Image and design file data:
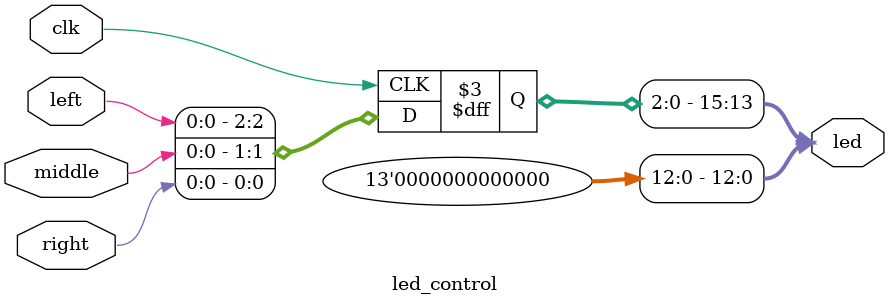
<source format=v>
module led_control(input clk, input left, input middle, input right, output reg [15:0] led = 0);
    always @ (posedge clk) begin
        led[15:13] = {left, middle, right};
    end
endmodule
</source>
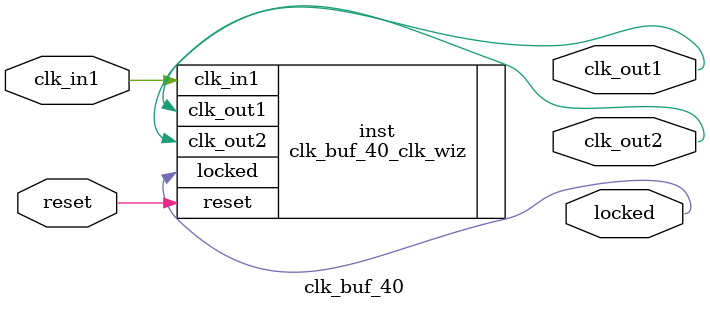
<source format=v>


`timescale 1ps/1ps

(* CORE_GENERATION_INFO = "clk_buf_40,clk_wiz_v6_0_3_0_0,{component_name=clk_buf_40,use_phase_alignment=true,use_min_o_jitter=false,use_max_i_jitter=false,use_dyn_phase_shift=false,use_inclk_switchover=false,use_dyn_reconfig=false,enable_axi=0,feedback_source=FDBK_AUTO,PRIMITIVE=MMCM,num_out_clk=2,clkin1_period=8.000,clkin2_period=10.000,use_power_down=false,use_reset=true,use_locked=true,use_inclk_stopped=false,feedback_type=SINGLE,CLOCK_MGR_TYPE=NA,manual_override=false}" *)

module clk_buf_40 
 (
  // Clock out ports
  output        clk_out1,
  output        clk_out2,
  // Status and control signals
  input         reset,
  output        locked,
 // Clock in ports
  input         clk_in1
 );

  clk_buf_40_clk_wiz inst
  (
  // Clock out ports  
  .clk_out1(clk_out1),
  .clk_out2(clk_out2),
  // Status and control signals               
  .reset(reset), 
  .locked(locked),
 // Clock in ports
  .clk_in1(clk_in1)
  );

endmodule

</source>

ASSIGNMENT: Copy every record exactly, leaving the pictures out.

REPLY TO THE EXERCISE:
<source format=v>
module led_control(input clk, input left, input middle, input right, output reg [15:0] led = 0);
    always @ (posedge clk) begin
        led[15:13] = {left, middle, right};
    end
endmodule
</source>
<source format=v>


`timescale 1ps/1ps

(* CORE_GENERATION_INFO = "clk_buf_40,clk_wiz_v6_0_3_0_0,{component_name=clk_buf_40,use_phase_alignment=true,use_min_o_jitter=false,use_max_i_jitter=false,use_dyn_phase_shift=false,use_inclk_switchover=false,use_dyn_reconfig=false,enable_axi=0,feedback_source=FDBK_AUTO,PRIMITIVE=MMCM,num_out_clk=2,clkin1_period=8.000,clkin2_period=10.000,use_power_down=false,use_reset=true,use_locked=true,use_inclk_stopped=false,feedback_type=SINGLE,CLOCK_MGR_TYPE=NA,manual_override=false}" *)

module clk_buf_40 
 (
  // Clock out ports
  output        clk_out1,
  output        clk_out2,
  // Status and control signals
  input         reset,
  output        locked,
 // Clock in ports
  input         clk_in1
 );

  clk_buf_40_clk_wiz inst
  (
  // Clock out ports  
  .clk_out1(clk_out1),
  .clk_out2(clk_out2),
  // Status and control signals               
  .reset(reset), 
  .locked(locked),
 // Clock in ports
  .clk_in1(clk_in1)
  );

endmodule

</source>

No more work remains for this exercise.